I am embarrassed to say I was unaware of Shinobido's existence until a few months ago, when the design lead of Fallout: New Vegas recommended it to me over drinks at Austin GDC. I was mildly shocked to learn it was by Acquire, the makers of the original Tenchu, and that it continued that game's more open-world approach to stealth that the later Tenchu sequels abandoned.
I had no idea Acquire had lost the Tenchu license, and that after they lost it they created Shinobido as its spiritual successor, combining its open level design with the choice-driven narrative structure they pioneered in Way of the Samurai, their other main series. Given my love of Tenchu, Way of the Samurai, and open-world experiments in general I was flabbergasted this game somehow got by me... until I discovered it had been localized for PAL regions only. Apparently it was too experimental for us yanks.
Shinobido looks a bit like Tenchu 3 at first glance, only unlike From Software's PS2 sequel it isn't just a streamlined version of Tenchu 1 with prettier graphics. It's a crazy, ambitious experiment that feels more like a "ninja simulator" than a game. It's over-arching structure reminds me a lot of Deus Ex (though it obviously comes from Way of the Samurai) with three opposing warlords all seeking your service in their quest for political power.
Each "phase" of the game involves a series of opposing job offers, only one of which you can take.
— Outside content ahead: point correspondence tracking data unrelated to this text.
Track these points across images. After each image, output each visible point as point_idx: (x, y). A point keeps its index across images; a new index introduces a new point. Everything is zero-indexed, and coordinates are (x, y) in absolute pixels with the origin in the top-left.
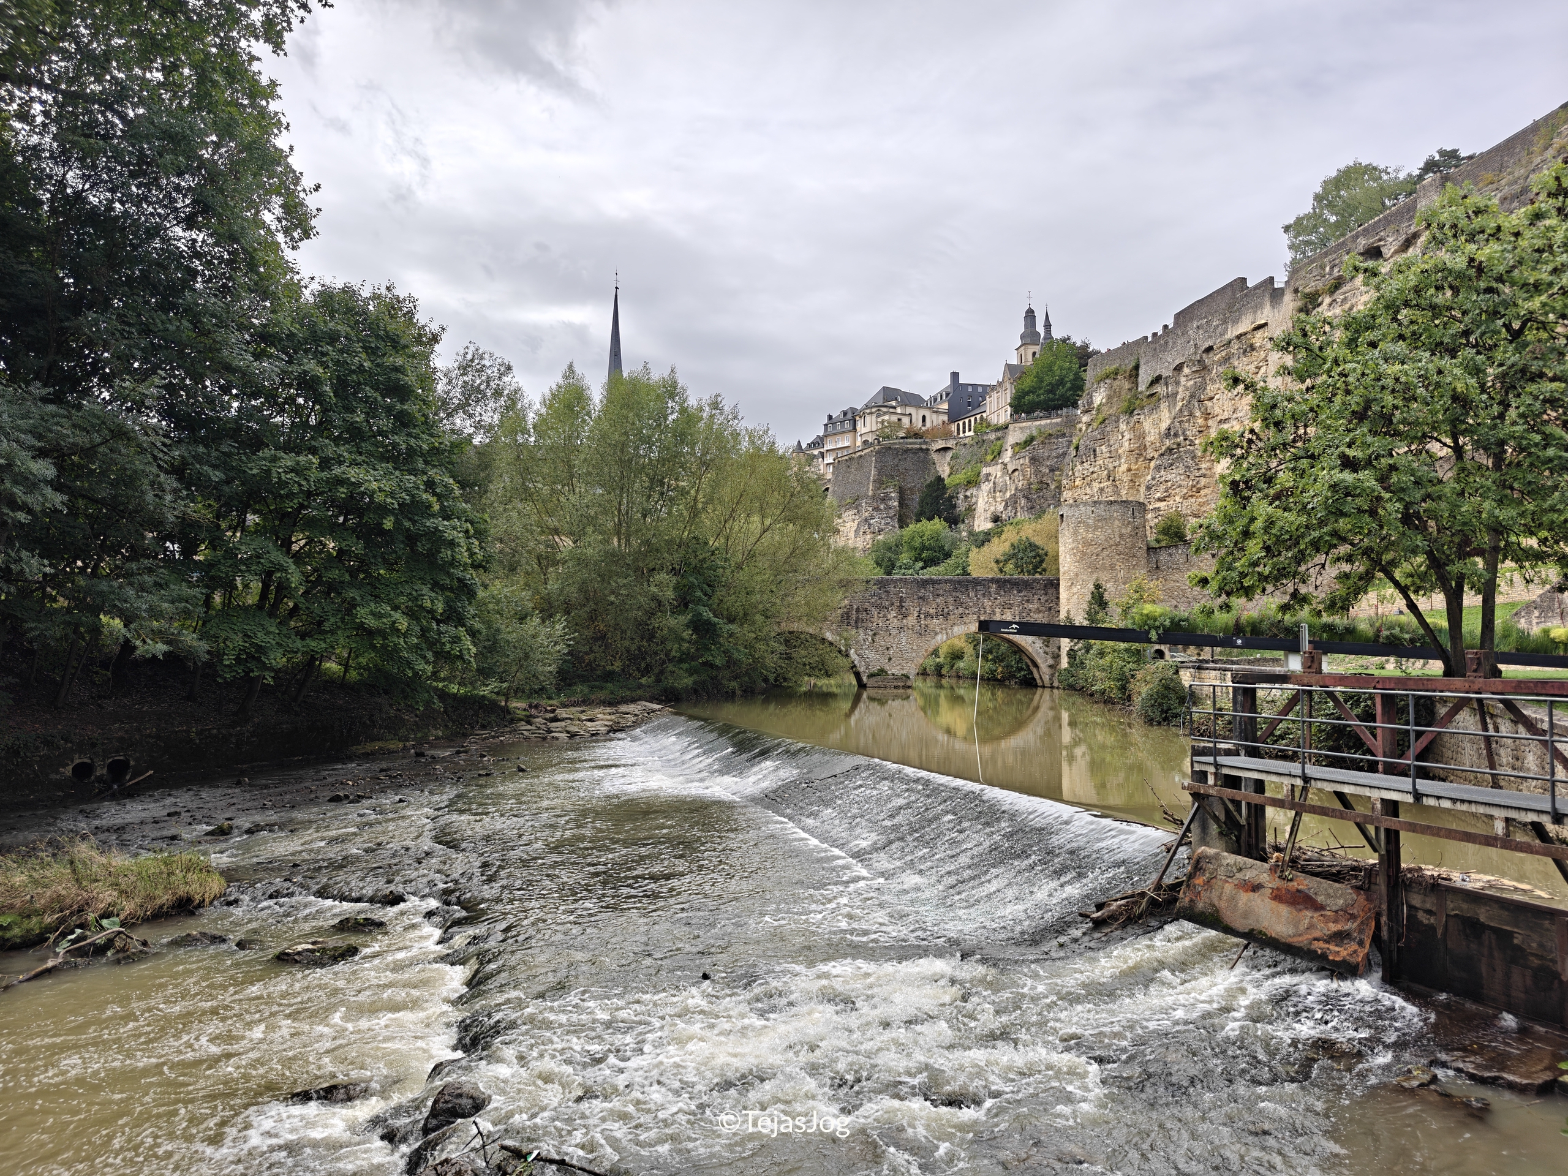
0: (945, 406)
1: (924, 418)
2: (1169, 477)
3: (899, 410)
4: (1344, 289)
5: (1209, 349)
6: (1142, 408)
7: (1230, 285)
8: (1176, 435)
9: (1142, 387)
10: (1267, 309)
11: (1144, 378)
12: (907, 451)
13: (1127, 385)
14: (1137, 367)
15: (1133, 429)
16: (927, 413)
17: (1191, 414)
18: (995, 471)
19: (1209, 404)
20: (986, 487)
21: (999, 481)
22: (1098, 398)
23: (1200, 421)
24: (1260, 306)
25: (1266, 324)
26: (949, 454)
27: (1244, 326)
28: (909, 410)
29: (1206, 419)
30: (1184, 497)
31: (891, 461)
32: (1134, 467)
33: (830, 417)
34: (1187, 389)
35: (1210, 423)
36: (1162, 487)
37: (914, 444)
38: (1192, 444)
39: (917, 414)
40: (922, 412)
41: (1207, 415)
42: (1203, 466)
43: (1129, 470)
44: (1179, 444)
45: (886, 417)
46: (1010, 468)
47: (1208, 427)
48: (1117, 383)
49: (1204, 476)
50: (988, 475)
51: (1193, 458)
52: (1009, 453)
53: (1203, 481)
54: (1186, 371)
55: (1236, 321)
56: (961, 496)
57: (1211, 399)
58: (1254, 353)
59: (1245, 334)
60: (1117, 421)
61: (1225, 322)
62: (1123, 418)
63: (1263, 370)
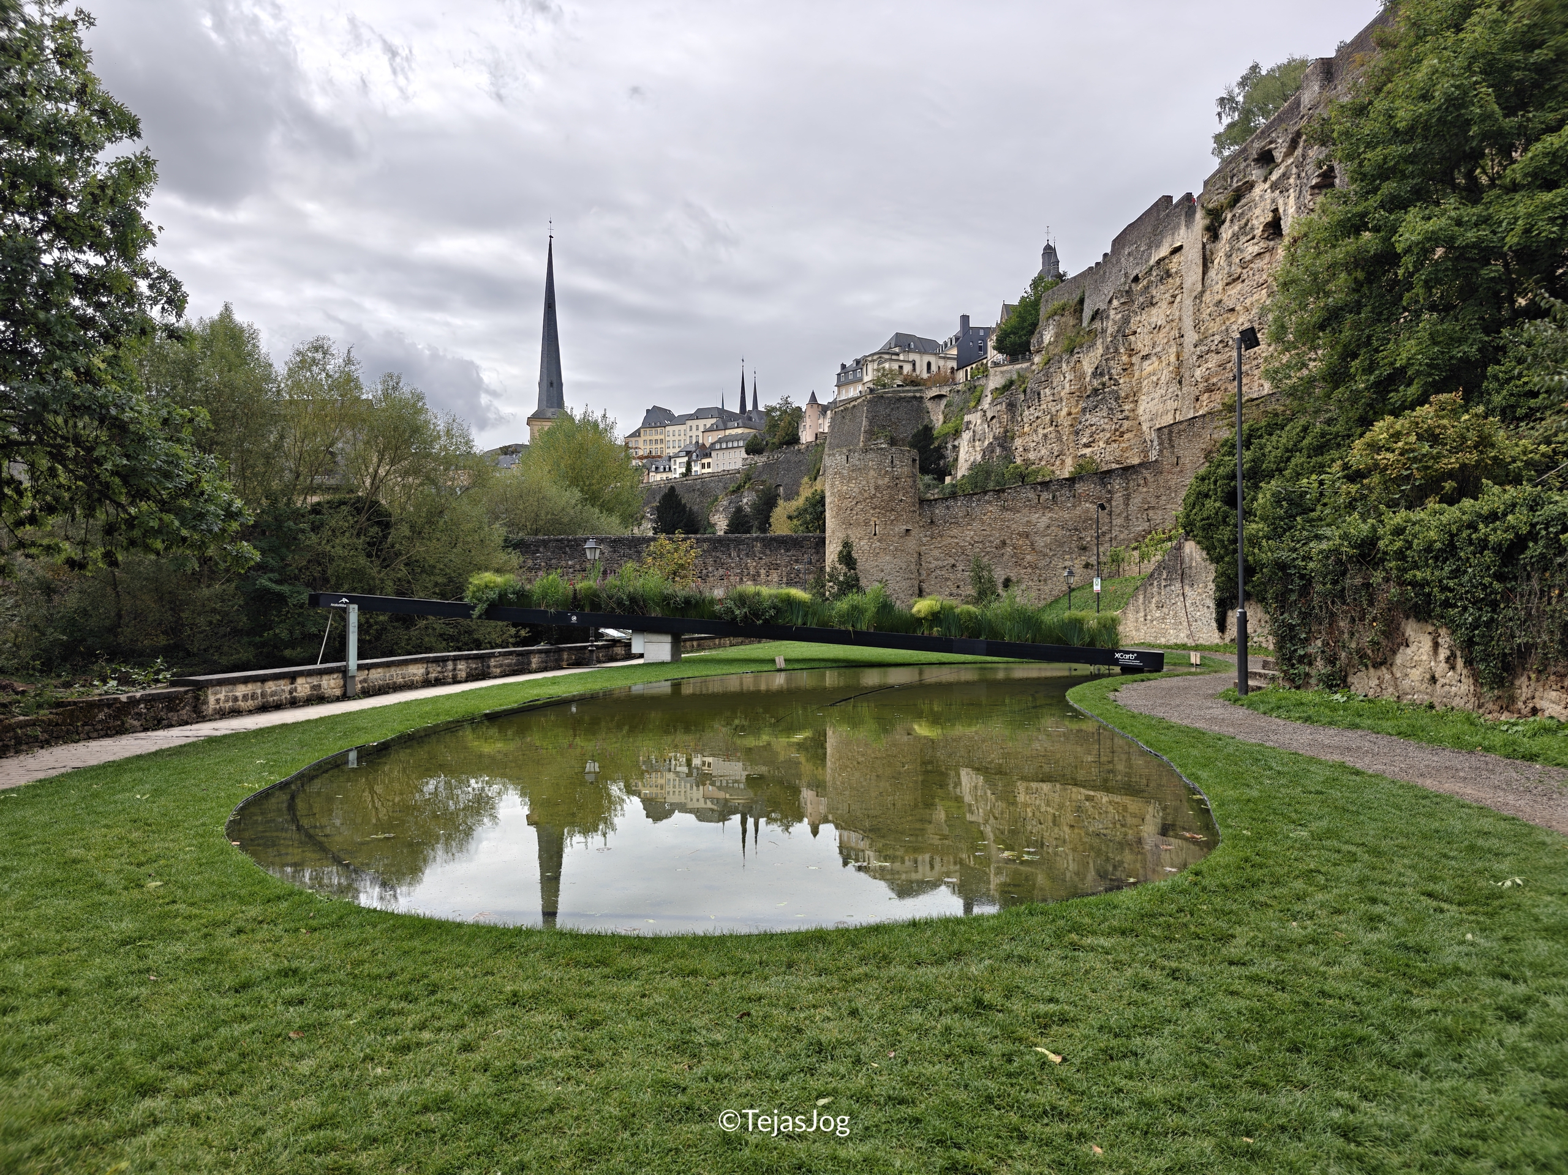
0: (954, 352)
1: (929, 364)
2: (1094, 420)
3: (901, 357)
4: (1243, 201)
5: (1136, 279)
6: (1081, 346)
7: (1156, 204)
8: (1102, 375)
9: (1085, 324)
10: (1183, 230)
11: (1087, 313)
12: (900, 399)
13: (1072, 322)
14: (1081, 301)
15: (1074, 369)
16: (932, 359)
17: (1116, 351)
18: (975, 418)
19: (1132, 338)
20: (966, 436)
21: (979, 429)
22: (1048, 336)
23: (1125, 358)
24: (1176, 227)
25: (1180, 248)
26: (944, 402)
27: (1164, 251)
28: (912, 357)
29: (1130, 356)
30: (1107, 443)
31: (883, 411)
32: (1074, 411)
33: (843, 366)
34: (1115, 322)
35: (1134, 359)
36: (1088, 432)
37: (909, 392)
38: (1117, 384)
39: (921, 361)
40: (927, 358)
41: (1131, 352)
42: (1126, 407)
43: (1069, 414)
44: (1104, 384)
45: (887, 365)
46: (989, 415)
47: (1132, 364)
48: (1064, 319)
49: (1127, 418)
50: (969, 422)
51: (1117, 399)
52: (989, 399)
53: (1126, 424)
54: (1115, 303)
55: (1158, 246)
56: (949, 446)
57: (1135, 333)
58: (1170, 280)
59: (1164, 259)
60: (1060, 362)
61: (1150, 247)
62: (1065, 357)
63: (1178, 299)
What really makes this interesting is how elegantly the high level politics connect with the low level gameplay. You can accept missions against lords who like you, and they will be none the wiser if you are clever enough not to get caught. This is, in fact, how a faction system should work: as a matter of NPC perception, not global switches.
Failing a mission does not mean death in Shinobido. I means humiliation, the loss of reputation with a lord. In fact, you can only "die" during certain boss fights, something which the game warns you about beforehand and gives you the option to opt out if you aren't confident you will survive. Although you can cheat this system with save/loading, it is extremely tedious to do so, making Shinobido a game about weighing the political consequences of every moment.
You have to be very good at being silent in order to navigate the politics effectively, and the way the game brutally punishes any form of grandstanding reinforces this. Taking on multiple opponents, martial arts movie-style, is quite impossible. A group of startled guards will simply rush you, screaming into the night for anyone in earshot to help. Soon the whole damn neighborhood is awake, your lord will be furious, and you feel like the worst ninja ever.
To me this is a much cleaner, more interesting variation on the faction politics of Deus Ex 2, in which faction decisions didn't seem to effect the core gameplay as directly or as obviously. I love the idea that a faction is a living organism with persistent features that change based on your story decisions, and Shinobido deserves credit for showcasing this idea well, even if it doesn't explore the idea fully.
Physics are a big part of Shinobido's gameplay, which is usual for a Japanese game, and is the source of some of its flaws. In a game with consequences this steep, the unpredictability of collision at times can be very frustrating, though it does contribute to general sense that being a properly elegant ninja takes real dedication (the animation for when you trip over a dead body, for example, seems designed to humiliate).